As crème brûlée, it’s also a French classic, although the two country’s recipes are not the same. Crema catalana uses whole milk flavored with lemon peel and cinnamon and it isn’t usually baked, whereas crème brûlée uses cream flavored with vanilla and the dish is baked.
Either way, the French can’t claim the original. As Roden among others points out, the late 15th century Catalan cookbook, Llibre de Coch by Ruperto de Nola, has a recipe for crema catalana. The earliest known recipe for crème brûlée is 200 years later in a cookbook of 1691, Cuisine Royal and Bourgeois by François Massialot, but it more or less disappears in the 17th century before eventually reappearing and becoming fashionable in France, and beyond, in the 1980s.
The other ingredients in this simple dish are egg yolks (occasionally whole eggs or a combination), cornflour (although not in crème brûlée) and caster sugar, including for the all-important caramelized brittle top, which is traditionally created with a quemador, a metal disc/hotplate on a rod. You can buy electric ones with a spiral “hotplate” these days or use a blow torch as most people outside Spain do.
The wine matches might seem obvious: sweet wines—and fully sweet, no half measures. But just a brief excursion on the internet produced dry and medium-dry white suggestions and, even more bizarre, Pinot Noir, specifically Old World. Dutifully, I tried a Pinot Noir. I can only say don’t go there.
Returning to my notes from previous pairings, I realized I had never tried crema catalana and crème brûlée alongside each other. So, in the interests of self-indulgence—sorry, let’s start that again—in the interests of research, I compared them side by side.

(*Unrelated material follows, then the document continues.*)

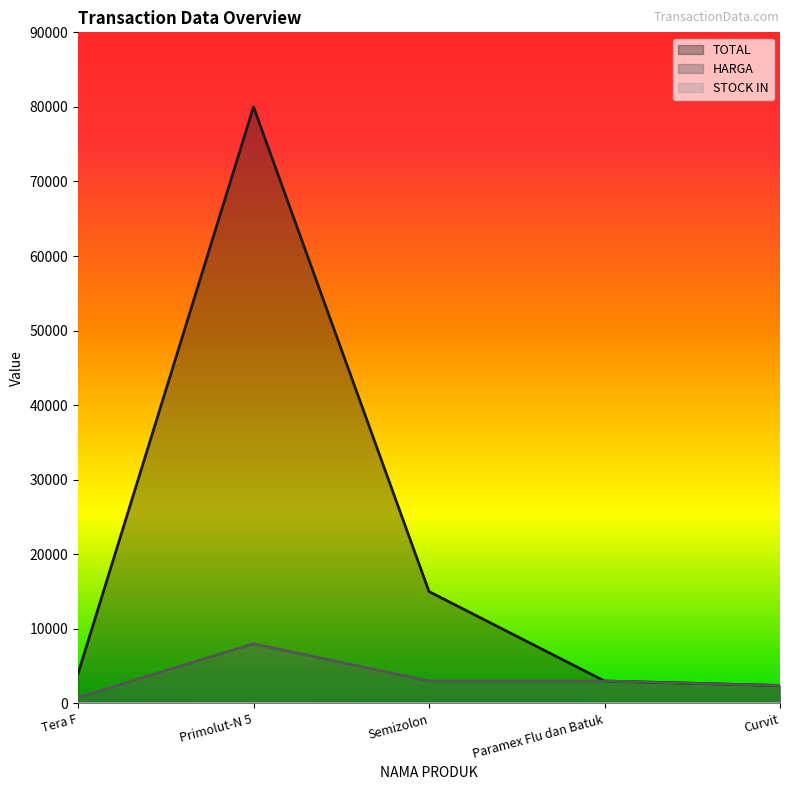

True or false: TOTAL has a value of 4532 at Semizolon.

False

Wines to pair with the sweetness and richness of Crema Catalana
One thing to note is that there is a huge variation in sweetness among recipes for both. I tried to steer a middle course, which resulted in the crema catalana being considerably sweeter than the crème brûlée, although the lemon peel off-sets it a touch.
The other marked difference is that crème brûlée, being made from cream and baked, is richer. As a result it was better with the botrytis richness and intensity of Sauternes than was crema catalana. Château Suduiraut 2007 was particularly good.

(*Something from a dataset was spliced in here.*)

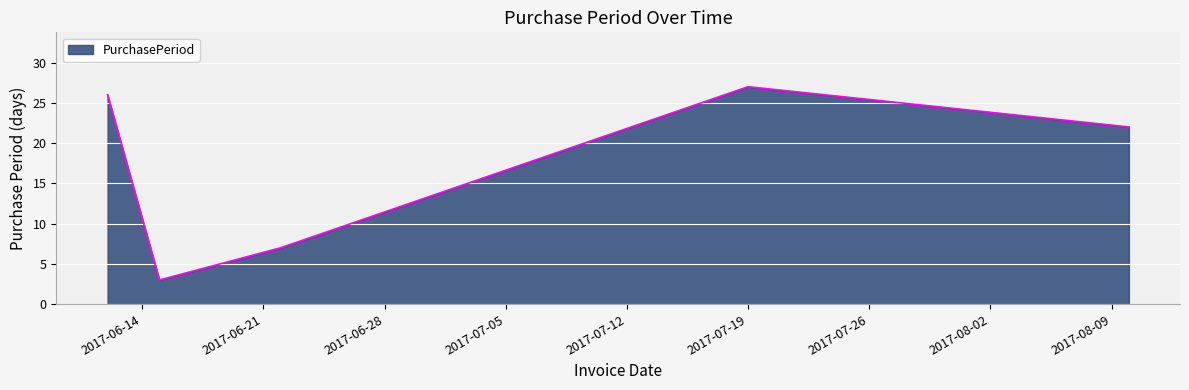

What is the difference between the maximum and minimum values?

24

The wine I liked most with the crema catalana was a Chivite Colección 125 Vendimia Tardía, a lovely oak-fermented Moscatel de Grano Menudo (Muscat à Petits Grains) that seemed to have echoes of the cinnamon, lemon, and caramel. It was good, if not quite as good, with the crème brûlée, too.
Overall, these caramel-topped custards are a showcase for many fine, intensely sweet wines, especially when evolution in bottle has softened penetrating youthful acidity. Wines to consider include Tokaji (on this occasion, a 5 puttonyos Disznókő 2006 was better with the crema catalana, while a 6 puttonyos was better with the richer crème brûlée) and South Africa’s Vin de Constance (such as 2012 or 2015). Slightly less obvious wines are Jurançon and the Jurançon-like Cabidos Petit Manseng Doux, Maculan Acininobili (barrique-aged Vespaiola) and New Zealand’s Seifried Sweet Agnes Riesling (ideally 2016 vintage).
Fortified wines are not my preferred choice for crema catalana, but I have been served sherry with it in Jerez and would recommend Lustau East India Solera Rich Oloroso Sherry (in preference to the older, more complex Matusalem) for those who want Sherry. For lovers of PX (I don’t pretend to be one), Turkey Flat PX from the Barossa Valley worked better than the even sweeter, denser Jerez PX’s I tried, and, while I don’t serve Tawny Port with crema catalana or crème brûlée, I can see the thinking behind choosing a 20 Year Old Tawny with its nutty, slightly caramelised echoes of the topping.